**PAGE TEXT**
We see that applying the Planck scale MPP to the real singlet model requires λ = λ_S = k₂ = β_λ = β_λS = β_k2 = 0. However, this constraint will immediately decouple the new scalar state, and the couplings will not be regenerated by renormalization group running. In other words we revert back to the SM. This seems a serious barrier to the MPP, but is not quite as bad as it appears. Firstly, the MPP itself is somewhat imprecise—the strong first order phase transition made the particular choice of parameters more likely but some wriggle-room in these parameters is not unreasonable. (How much wriggle-room is appropriate depends on the UV theory of course.) Furthermore, our calculations themselves are imprecise and include uncertainties. We truncate our β-functions at two-loops and apply approximations to find the MPP solutions themselves. Therefore, it is more appropriate to ask if the MPP constraints can be approximately applied, i.e., λ, λ_S, k₂, β_λ, β_λS, and β_k2 should be “small.”

**WRITTEN INSTRUCTION A**
Using the passage on the Planck scale MPP, say whether each statement agrees with it, answering yes or no and quoting the deciding words: (i) the β-functions are truncated at two loops; (ii) renormalization group running regenerates the couplings; (iii) the MPP itself is precise.
**WRITTEN INSTRUCTION B**
Copy out the rows from the first row through the row holding "every underline: none -> present", inclusive.
The passage and the rows are unrelated.

**DATA PROVIDED**
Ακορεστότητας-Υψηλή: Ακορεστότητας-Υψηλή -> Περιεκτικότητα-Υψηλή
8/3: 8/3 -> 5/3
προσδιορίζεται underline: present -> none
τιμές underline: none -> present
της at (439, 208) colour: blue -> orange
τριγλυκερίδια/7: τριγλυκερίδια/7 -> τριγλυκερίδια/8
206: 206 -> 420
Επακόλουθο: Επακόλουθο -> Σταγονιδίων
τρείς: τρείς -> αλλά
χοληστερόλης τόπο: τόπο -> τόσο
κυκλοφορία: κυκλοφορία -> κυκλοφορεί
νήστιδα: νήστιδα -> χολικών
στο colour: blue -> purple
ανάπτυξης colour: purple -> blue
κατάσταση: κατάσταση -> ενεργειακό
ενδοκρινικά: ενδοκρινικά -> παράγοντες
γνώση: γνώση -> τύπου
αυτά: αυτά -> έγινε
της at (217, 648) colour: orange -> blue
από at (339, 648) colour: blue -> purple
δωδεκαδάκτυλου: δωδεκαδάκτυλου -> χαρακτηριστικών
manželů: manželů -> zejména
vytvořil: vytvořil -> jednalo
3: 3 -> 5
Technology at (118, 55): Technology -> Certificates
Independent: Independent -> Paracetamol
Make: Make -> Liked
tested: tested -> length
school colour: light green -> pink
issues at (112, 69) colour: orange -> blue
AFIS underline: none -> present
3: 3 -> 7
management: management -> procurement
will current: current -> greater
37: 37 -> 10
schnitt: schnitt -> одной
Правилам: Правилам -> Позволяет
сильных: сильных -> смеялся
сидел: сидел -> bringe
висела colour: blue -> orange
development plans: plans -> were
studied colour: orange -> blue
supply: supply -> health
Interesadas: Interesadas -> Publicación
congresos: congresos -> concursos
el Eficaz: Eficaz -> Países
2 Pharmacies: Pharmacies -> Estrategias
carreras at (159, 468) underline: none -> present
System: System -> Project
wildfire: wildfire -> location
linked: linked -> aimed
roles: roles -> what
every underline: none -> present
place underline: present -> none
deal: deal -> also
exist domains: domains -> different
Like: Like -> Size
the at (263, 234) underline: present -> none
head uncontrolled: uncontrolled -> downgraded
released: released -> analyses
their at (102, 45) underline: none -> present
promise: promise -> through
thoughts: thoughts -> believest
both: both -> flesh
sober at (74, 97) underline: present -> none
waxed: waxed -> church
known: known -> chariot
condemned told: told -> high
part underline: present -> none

**SOLUTION A**
(i) Yes: "We truncate our β-functions at two-loops"
(ii) No: "the couplings will not be regenerated by renormalization group running"
(iii) No: "the MPP itself is somewhat imprecise"

**SOLUTION B**
Ακορεστότητας-Υψηλή: Ακορεστότητας-Υψηλή -> Περιεκτικότητα-Υψηλή
8/3: 8/3 -> 5/3
προσδιορίζεται underline: present -> none
τιμές underline: none -> present
της at (439, 208) colour: blue -> orange
τριγλυκερίδια/7: τριγλυκερίδια/7 -> τριγλυκερίδια/8
206: 206 -> 420
Επακόλουθο: Επακόλουθο -> Σταγονιδίων
τρείς: τρείς -> αλλά
χοληστερόλης τόπο: τόπο -> τόσο
κυκλοφορία: κυκλοφορία -> κυκλοφορεί
νήστιδα: νήστιδα -> χολικών
στο colour: blue -> purple
ανάπτυξης colour: purple -> blue
κατάσταση: κατάσταση -> ενεργειακό
ενδοκρινικά: ενδοκρινικά -> παράγοντες
γνώση: γνώση -> τύπου
αυτά: αυτά -> έγινε
της at (217, 648) colour: orange -> blue
από at (339, 648) colour: blue -> purple
δωδεκαδάκτυλου: δωδεκαδάκτυλου -> χαρακτηριστικών
manželů: manželů -> zejména
vytvořil: vytvořil -> jednalo
3: 3 -> 5
Technology at (118, 55): Technology -> Certificates
Independent: Independent -> Paracetamol
Make: Make -> Liked
tested: tested -> length
school colour: light green -> pink
issues at (112, 69) colour: orange -> blue
AFIS underline: none -> present
3: 3 -> 7
management: management -> procurement
will current: current -> greater
37: 37 -> 10
schnitt: schnitt -> одной
Правилам: Правилам -> Позволяет
сильных: сильных -> смеялся
сидел: сидел -> bringe
висела colour: blue -> orange
development plans: plans -> were
studied colour: orange -> blue
supply: supply -> health
Interesadas: Interesadas -> Publicación
congresos: congresos -> concursos
el Eficaz: Eficaz -> Países
2 Pharmacies: Pharmacies -> Estrategias
carreras at (159, 468) underline: none -> present
System: System -> Project
wildfire: wildfire -> location
linked: linked -> aimed
roles: roles -> what
every underline: none -> present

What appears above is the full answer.